Problem to work on —
Quote, exactly, the line holding "nose: (475, 443)" and all lines after it to the end of the records below. Exclude pictures.

──────── Records for processing

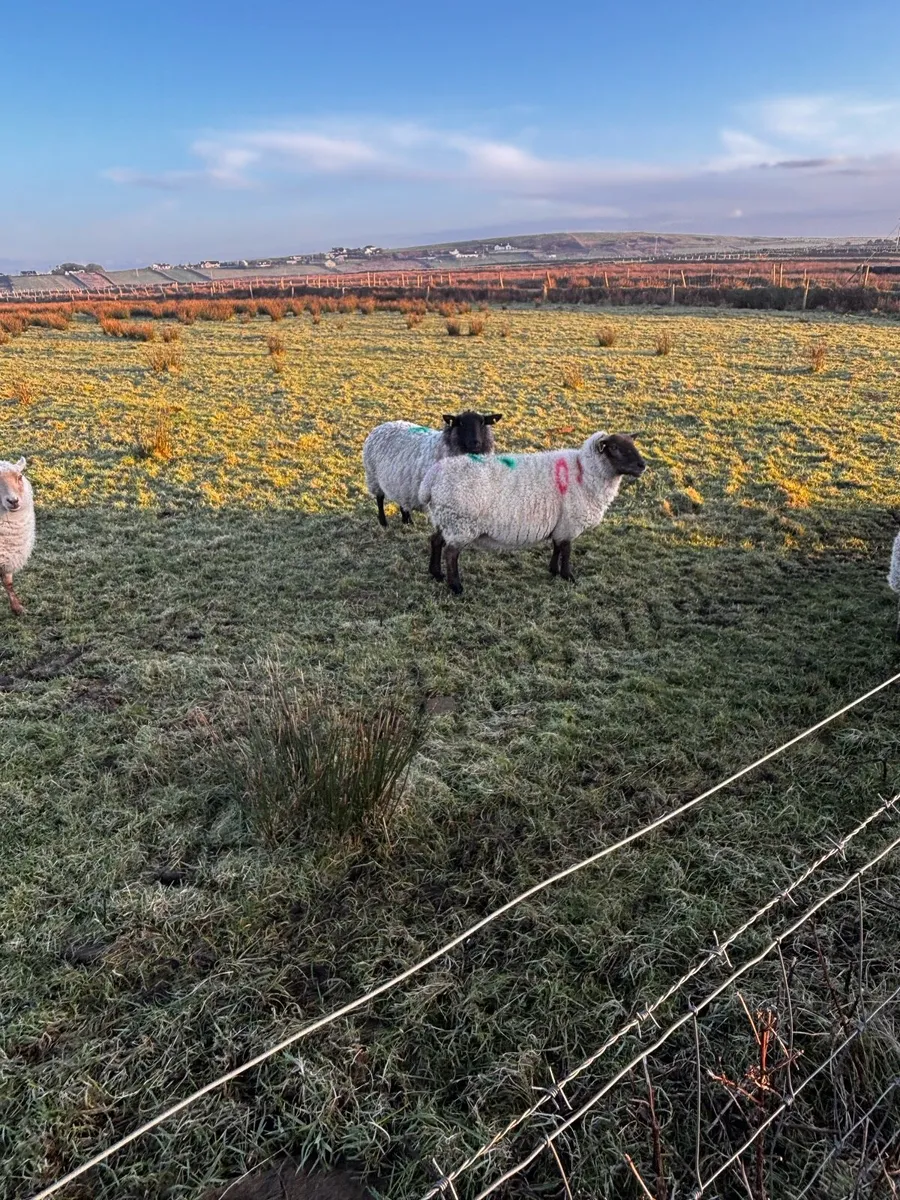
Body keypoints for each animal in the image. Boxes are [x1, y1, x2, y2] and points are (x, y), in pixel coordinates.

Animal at [362, 410, 502, 527]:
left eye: (482, 422)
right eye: (461, 423)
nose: (475, 443)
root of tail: (381, 426)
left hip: (402, 482)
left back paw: (408, 521)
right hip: (373, 476)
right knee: (380, 499)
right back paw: (383, 522)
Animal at [419, 431, 645, 594]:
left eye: (632, 444)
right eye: (614, 448)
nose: (642, 465)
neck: (584, 472)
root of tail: (433, 476)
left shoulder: (560, 524)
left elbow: (557, 547)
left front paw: (553, 571)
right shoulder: (569, 523)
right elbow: (566, 550)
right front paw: (568, 576)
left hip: (445, 519)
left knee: (435, 541)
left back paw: (436, 574)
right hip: (460, 523)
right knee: (451, 553)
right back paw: (456, 587)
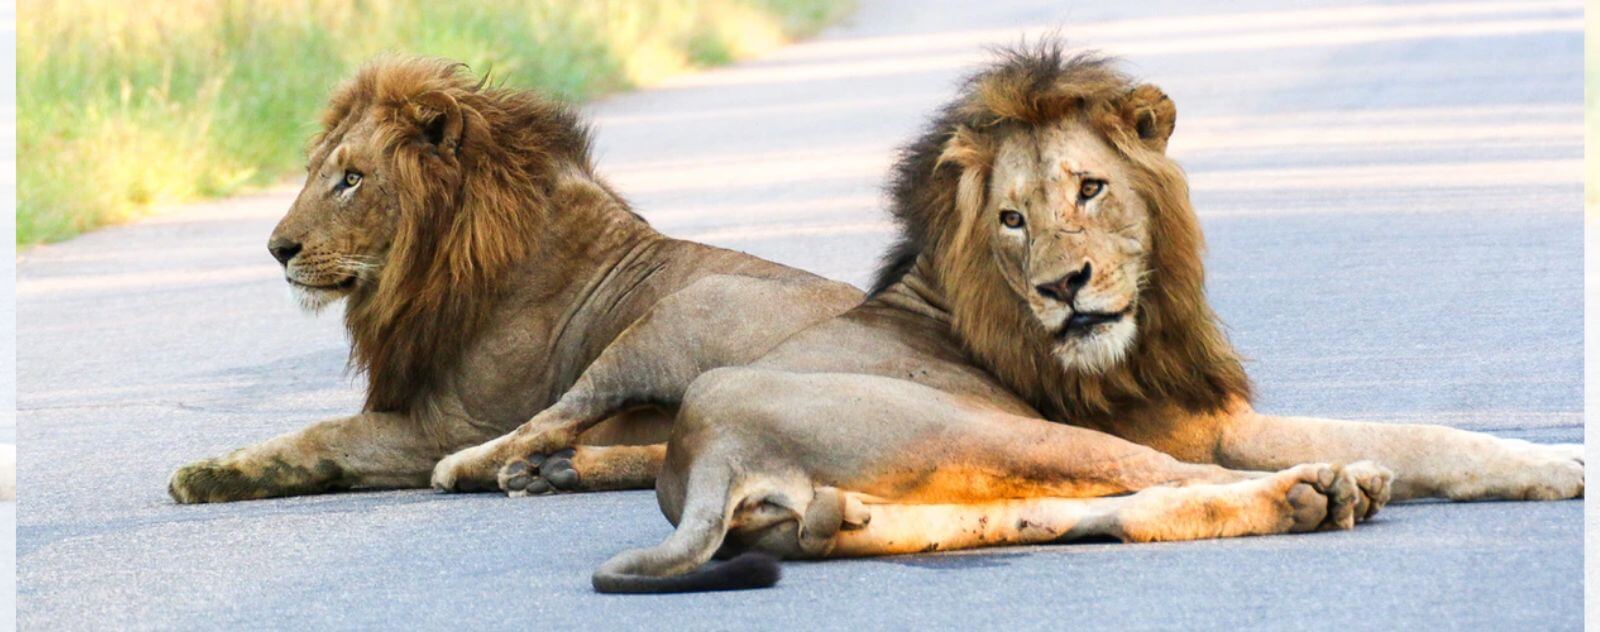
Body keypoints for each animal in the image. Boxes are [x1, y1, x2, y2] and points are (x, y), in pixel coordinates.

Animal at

────────────────

Exercise output —
nose: (475, 443)
root of tail: (381, 426)
left hip: (402, 482)
left back paw: (408, 521)
right hip: (373, 476)
right knee: (380, 499)
right back paw: (383, 522)
Animal at [419, 431, 645, 594]:
left eye: (632, 444)
right eye: (614, 448)
nose: (642, 465)
neck: (584, 472)
root of tail: (433, 476)
left shoulder: (560, 524)
left elbow: (557, 547)
left front paw: (553, 571)
right shoulder: (569, 523)
right elbow: (566, 550)
right front paw: (568, 576)
left hip: (445, 519)
left knee: (435, 541)
left back paw: (436, 574)
right hip: (460, 523)
right knee: (451, 553)
right back paw: (456, 587)
Body keypoints for each animal in the image. Boxes are [x1, y1, x2, y2] and points are (x, y), in pixel coordinates.

Animal at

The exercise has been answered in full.